* start EXCERPT PROVIDED *

This Bone Broth Ramen feels like a labour of love. Not a terribly complicated one (like love tends to be but that is a whole other story and post for an entirely different blog!) but it does take more than 24 hours to get to the end result. But the result is a nourishing bowl of goodness which is comforting and slurpily delicious.

Bone Broth Ramen


Bone Broth Ramen

I am also aware that I am taking a huge creative license in calling it Ramen as this is not at all a traditional ramen broth but ramen’s two main ingredients are noodles and broth. And since I wanted to make my own bowl of slurpy noodles and had been planning to make a bone broth for a long time, combining the two seemed logical.

Bone Broth Ramen

Bone Broth Ramen

I did quite a bit of reading of how to make a bone broth and it is not difficult at all. Some recipes added vegetables to the bones for cooking while others were quite adamant that it should only be bones. I went the latter route and only used bones for cooking the broth. I got a mix of marrow, pork and beef bones from my butcher. Ask for knuckles, short ribs and neck bones and the bones should have a little bit of meat on them.

Bone Broth Ramen

The method is quite simple. I roasted the bones at a high temperature to brown and caramelise and then placed them in a large oven proof dish with a lid. Covered with water, added cider vinegar, a few bay leaves and simmered it at a low temperature for a good 24 hours.

Once it had cooled down a bit, I strained the broth through a fine sieve, removed the cooked marrow from the marrow bones, added it to the broth with a quarter cup of red miso and whisked it in. I then placed the broth in the fridge to cool down and once it was cooled I removed the top layer of fat. If you do not want to use miso to season the broth, season with salt accordingly.

Bone Broth RamenI made sure that I removed all the bits of meat from the bones before discarding them. You can add the pieces of meat to the noodles or set them aside to make a pasta sauce or a delicious savoury pie filling. The broth will only keep for a few days in the fridge so rather freeze the broth for later use. Drink it as a light soup or use it as a base for soups, stews and casseroles like you would use stock.

Making the ramen or rather noodle bowl is super easy. I reheated some of the broth, removed it from heat and added the noodles to the hot broth to soften. I then added some sliced mushrooms, a boiled egg, baby pak choi, sliced spring onion and chili for a hearty bowl of slurpy noodle goodness.


I do hope you enjoy this Bone Broth Ramen. You can find more miso recipes here. For other methods to make Bone Broth check out The Kitchn and click here for the Ultimate Guide to Bone Broth by Kettle and Fire.

I am pleased to confirm our Cape Town Food Photography Workshop will take place on the 21st of August. Click here for more details and do let me know if you want to have your spot reserved.

* end EXCERPT PROVIDED *

**PROBLEM DESCRIPTION**
According to the bone broth ramen post, what was whisked into the strained broth along with the cooked marrow?

* start ROWS *

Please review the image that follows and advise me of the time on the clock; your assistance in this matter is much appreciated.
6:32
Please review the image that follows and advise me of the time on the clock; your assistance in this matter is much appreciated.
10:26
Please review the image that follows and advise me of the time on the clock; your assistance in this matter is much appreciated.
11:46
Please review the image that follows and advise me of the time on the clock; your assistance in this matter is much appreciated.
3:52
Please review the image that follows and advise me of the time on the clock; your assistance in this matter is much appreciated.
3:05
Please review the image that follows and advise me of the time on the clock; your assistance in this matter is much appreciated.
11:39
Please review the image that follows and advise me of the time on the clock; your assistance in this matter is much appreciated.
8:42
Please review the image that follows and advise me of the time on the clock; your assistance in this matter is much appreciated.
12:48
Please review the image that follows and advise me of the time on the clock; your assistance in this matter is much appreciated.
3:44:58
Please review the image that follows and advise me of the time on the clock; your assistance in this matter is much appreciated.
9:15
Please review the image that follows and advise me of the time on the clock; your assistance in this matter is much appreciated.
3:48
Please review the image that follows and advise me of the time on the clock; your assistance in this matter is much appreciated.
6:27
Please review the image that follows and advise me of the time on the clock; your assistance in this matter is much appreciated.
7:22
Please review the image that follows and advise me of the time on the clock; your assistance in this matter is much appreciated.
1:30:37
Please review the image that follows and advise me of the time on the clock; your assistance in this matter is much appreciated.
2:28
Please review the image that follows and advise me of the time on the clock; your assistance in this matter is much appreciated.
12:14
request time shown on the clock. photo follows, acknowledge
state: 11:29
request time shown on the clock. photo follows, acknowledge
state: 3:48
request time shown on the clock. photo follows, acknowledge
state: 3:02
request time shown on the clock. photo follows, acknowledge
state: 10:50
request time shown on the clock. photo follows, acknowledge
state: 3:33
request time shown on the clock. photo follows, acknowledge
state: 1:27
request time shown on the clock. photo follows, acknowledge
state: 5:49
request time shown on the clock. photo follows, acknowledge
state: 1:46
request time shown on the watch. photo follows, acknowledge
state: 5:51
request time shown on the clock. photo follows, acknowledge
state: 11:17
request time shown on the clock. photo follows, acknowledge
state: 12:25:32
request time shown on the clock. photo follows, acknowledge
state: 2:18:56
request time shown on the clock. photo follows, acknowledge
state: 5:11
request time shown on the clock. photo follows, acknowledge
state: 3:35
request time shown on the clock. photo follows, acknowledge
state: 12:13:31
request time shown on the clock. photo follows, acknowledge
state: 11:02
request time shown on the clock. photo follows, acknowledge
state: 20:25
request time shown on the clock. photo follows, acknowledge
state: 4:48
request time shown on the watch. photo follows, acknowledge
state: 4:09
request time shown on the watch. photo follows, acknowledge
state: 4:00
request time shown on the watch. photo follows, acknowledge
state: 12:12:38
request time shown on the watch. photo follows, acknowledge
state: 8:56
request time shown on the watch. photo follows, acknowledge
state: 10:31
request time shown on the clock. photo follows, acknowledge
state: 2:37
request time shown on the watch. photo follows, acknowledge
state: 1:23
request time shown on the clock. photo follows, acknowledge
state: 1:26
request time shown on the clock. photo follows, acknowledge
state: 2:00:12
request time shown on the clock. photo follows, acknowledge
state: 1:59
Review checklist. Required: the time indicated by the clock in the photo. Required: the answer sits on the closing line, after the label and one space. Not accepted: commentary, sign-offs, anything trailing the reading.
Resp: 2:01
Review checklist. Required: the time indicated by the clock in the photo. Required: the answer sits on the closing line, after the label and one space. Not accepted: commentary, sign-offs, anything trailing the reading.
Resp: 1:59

* end ROWS *

**EXERCISE RESPONSE**
A quarter cup of red miso.